Park Board approves contract for Parade Park music festival

First Avenue will hold an outdoor music festival at Parade Park on the weekend of July 21–22.

The Minneapolis Park and Recreation Board on Dec. 7 approved a five-year contract with the music venue so that it can hold a two-day festival.

Under the proposed  contract, the Park Board will get $2 from every ticket sold in 2012 plus 15 percent of gross beverage and food sales. First Avenue will progressively have to pay more to the Park Board for admissions each year, and by 2016 the Park Board will get $3.25 per head.

Dayna Frank, First Avenue’s executive vice president, said in late November that the club hasn’t decided if the festival will be Friday and Saturday or Saturday and Sunday.

Parade Park is just west of Downtown, north of the Minneapolis Sculpture Garden and south of the Dunwoody College of Technology.

Fire Department’s overtime use raising questions

The city of Minneapolis’s budget committee in late-November began a series of meetings to grill Fire Chief Alex Jackson over questionable use of sick time in the Fire Department.
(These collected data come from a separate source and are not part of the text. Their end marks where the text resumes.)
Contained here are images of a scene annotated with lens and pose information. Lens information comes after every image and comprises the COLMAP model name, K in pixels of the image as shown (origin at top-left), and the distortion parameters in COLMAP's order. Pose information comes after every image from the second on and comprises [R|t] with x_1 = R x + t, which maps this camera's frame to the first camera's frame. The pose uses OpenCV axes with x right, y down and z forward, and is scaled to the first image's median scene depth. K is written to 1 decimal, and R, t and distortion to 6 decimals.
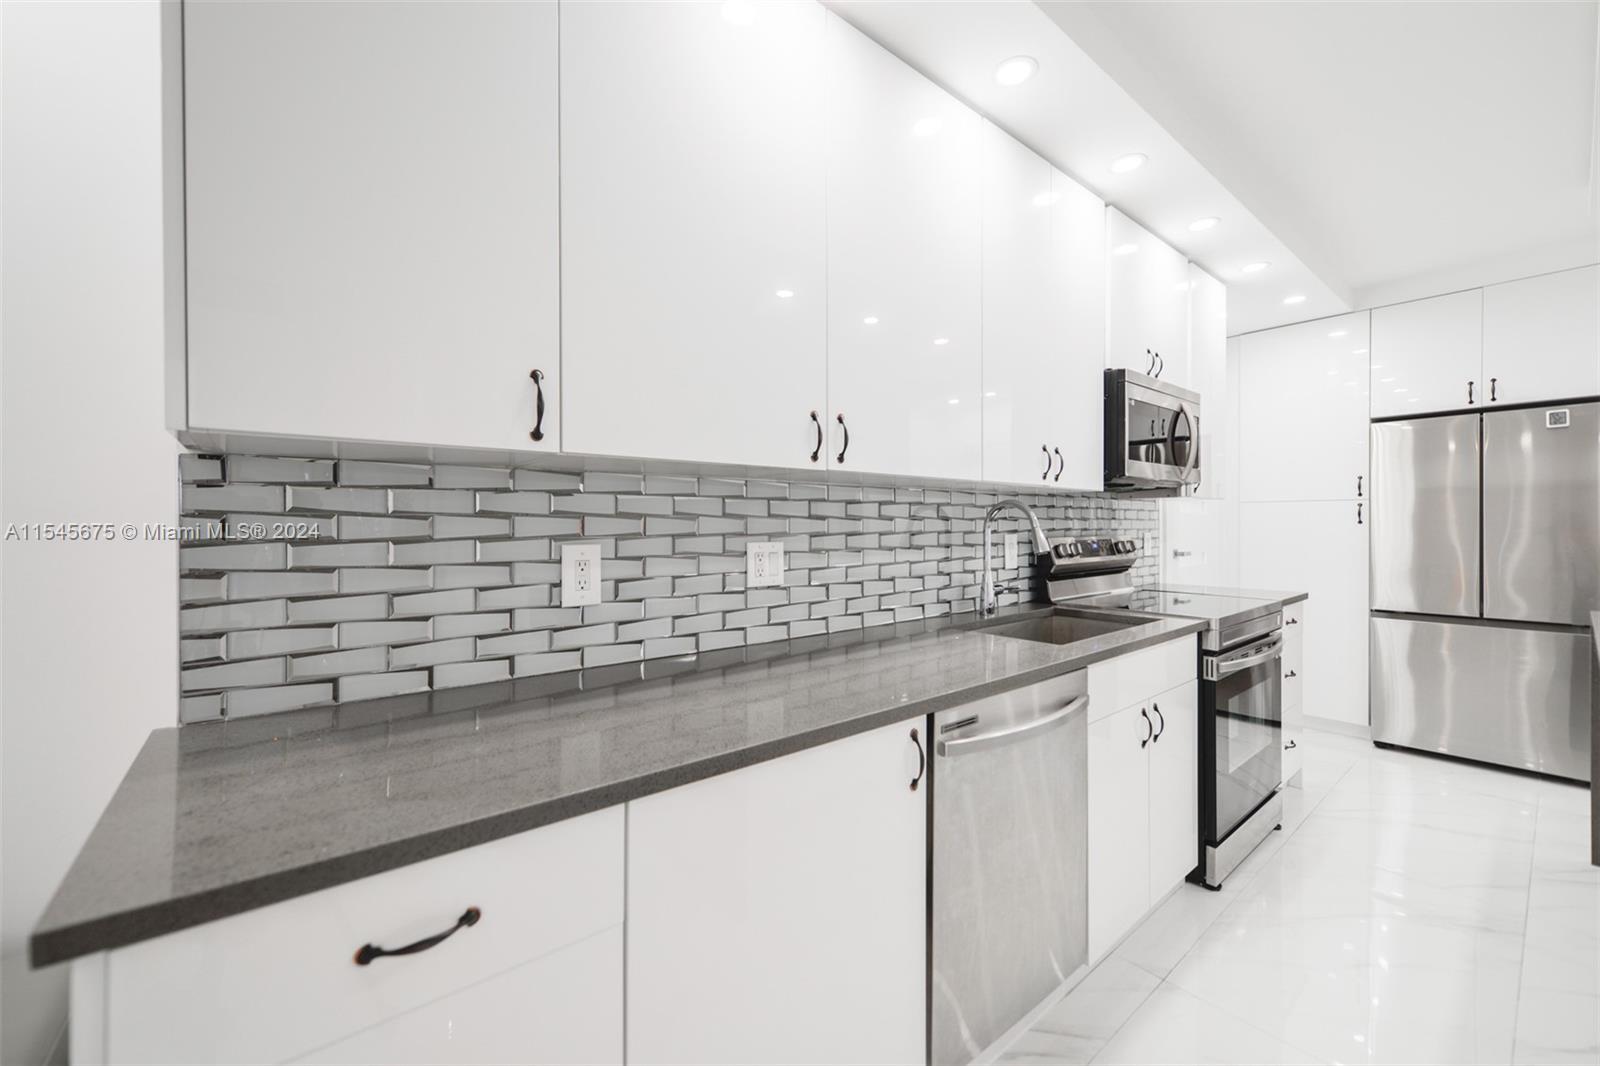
lens RADIAL K [[643.6, 0, 796.4], [0, 643.6, 519.4], [0, 0, 1]] dist [0.011023, -0.002935]
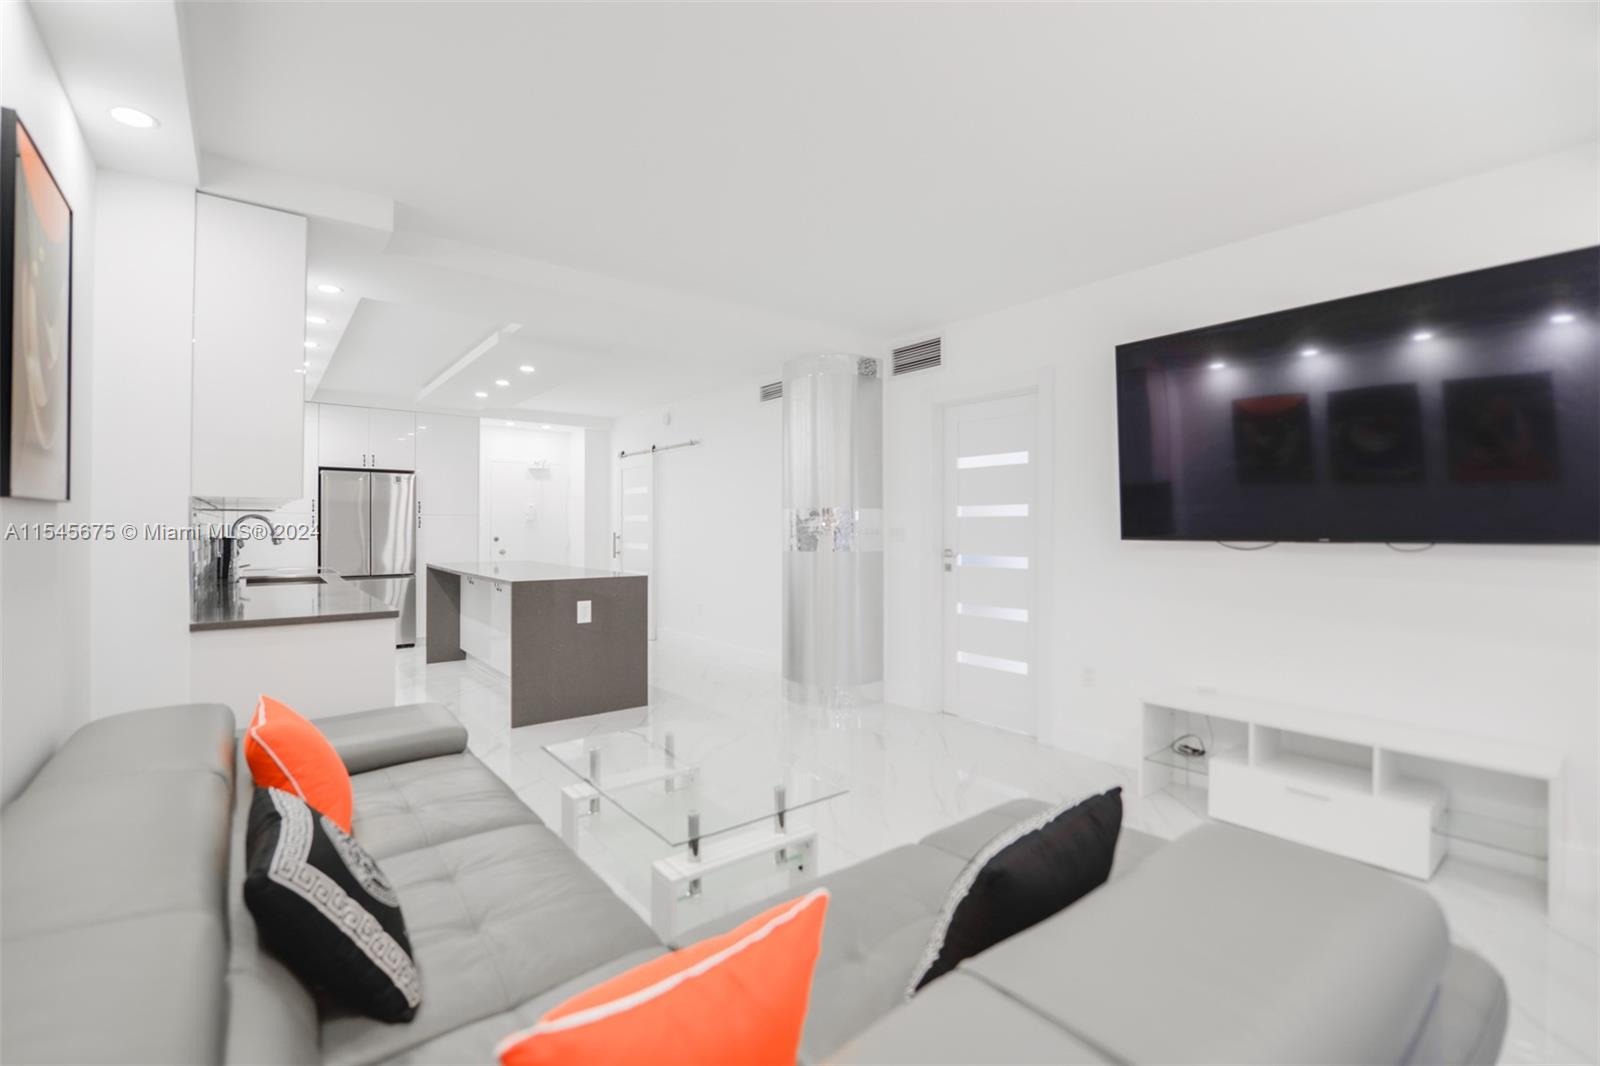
lens RADIAL K [[700.8, 0, 795.6], [0, 700.8, 517.3], [0, 0, 1]] dist [0.011439, -0.001264]
pose [[0.022858, 0.018007, 0.999577, -1.835916], [-0.013505, 0.999752, -0.017702, -0.004189], [-0.999648, -0.013094, 0.023096, -0.626833]]
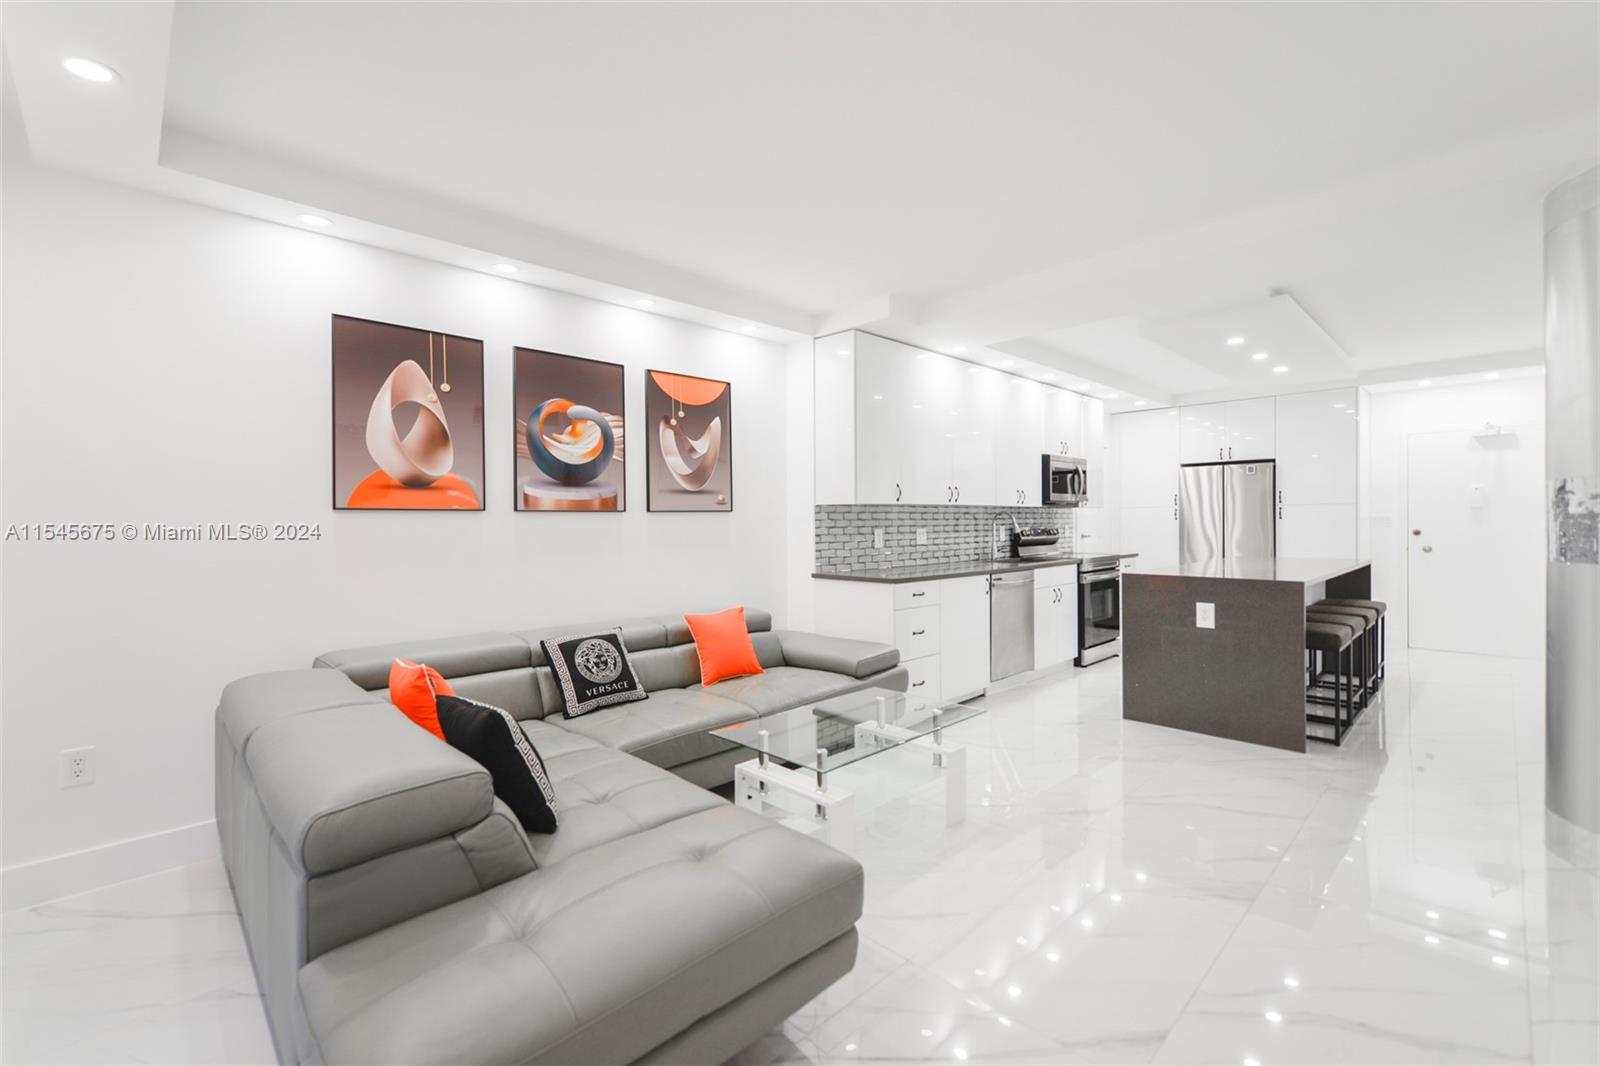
lens RADIAL K [[700.8, 0, 798.9], [0, 700.8, 520.2], [0, 0, 1]] dist [0.011439, -0.001264]
pose [[0.996233, -0.006636, 0.086467, -0.810447], [0.006145, 0.999963, 0.005946, -0.020569], [-0.086503, -0.005393, 0.996237, -1.902988]]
At the committee’s request, Jackson provided data showing that, on average in 2011, about 3.5 Fire Department employees called in sick each day from February through April. From June through August, the number increased to 5.5 employees calling in sick each day.

The data also showed that fire employees have called in sick 275 times on Saturdays in 2011, compared to 144 times on Tuesdays.

Through mid-October, the Fire Department’s overtime expenses had reached $820,000, a pace that would total about $1 million for 2011. About $450,000 has been spent replacing workers who called in sick, according to Jackson’s numbers.

The Ways and Means/Budget Committee as of early December was awaiting more numbers from Jackson.